This thread has two topics. One is about the constant bot scanning that occurs on domains, and the other is what do you display for unauthorized users trying to access your admin page.
Bot scanning
I have separated my 404 errors from the other errors, so I can be more alert of the actual errors that I need to care about. With this I am noticing that differing IPs keep scanning my site for vulnerabilities, like old Wordpress sites, login pages etc.
Is that something I should take notice of? Sure, I don’t actually have any of those sites, but do you guys block those IPs or anything else? Surely just banning IPs is useless as they keep changing. Is this just something one has to live with?

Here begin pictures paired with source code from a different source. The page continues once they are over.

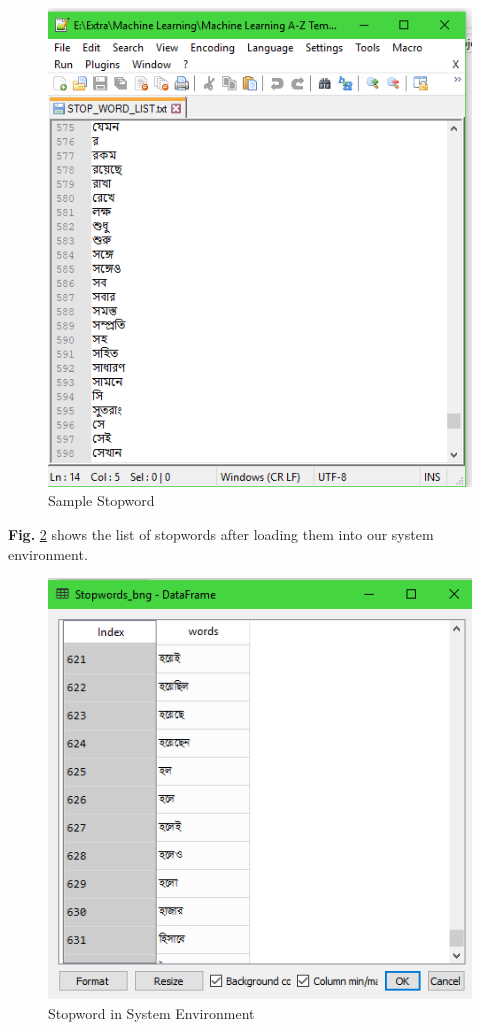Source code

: \begin{figure}[h!]
    \centering
    \includegraphics[scale=0.55]{Figures/stp_wrd.PNG}
    \caption{Sample Stopword}
    \label{fig:stpw}
\end{figure}
\par\noindent

\textbf{Fig.} \ref{fig:lstpw} shows the list of stopwords after loading them into our system environment.
\begin{figure}[h!]
    \centering
    \includegraphics[scale=0.6]{Figures/lstp_wrd.PNG}
    \caption{Stopword in System Environment}
    \label{fig:lstpw}
\end{figure}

Unauthenticated users trying to access your admin pages
I have a website with a user interface and an admin interface, like many other sites. On this site, you have to be a logged in user to do anything on the site. Thus, you are faced with a login form from the get-go if you are not logged in.
I’m curious how you guys handle unauthorized requests to your admin interface. If they try to access a non-existant route in your admin prefix (admin/non-existing-controller/index), surely you give them a 404 error. What if it’s an actual route on your site, do you give them an “Access denied” kind of error page if they are logged in and a redirect if they are not, or do you just give them the same 404 error, as a way to conceal your actual admin routes? Or even conceal that you in fact have an admin interface at all. This links in with the other topic in this thread, about bots trying to find vulnerabilities on your site. If they see that /admin is an actual route, they have found “something”.
I am doing the latter. All unauthorized requests receive a 404 error. This gives me a dilemma when an admin receives an email with a link to a route in the admin interface, but is not logged in. The admin is then faced with a 404 error, making it appear as though the email is giving out a non-working link. If I redirect them to the login form, they will then log in and be redirected back to the link from the email. But then my admin routes are “visible” from the outside.
A workaround could be to append something in the query params in the link when sending an email, letting me know this is an actual admin trying to access the site, and have them redirected to the login form. I just want to hear from you guys what you do on your own projects.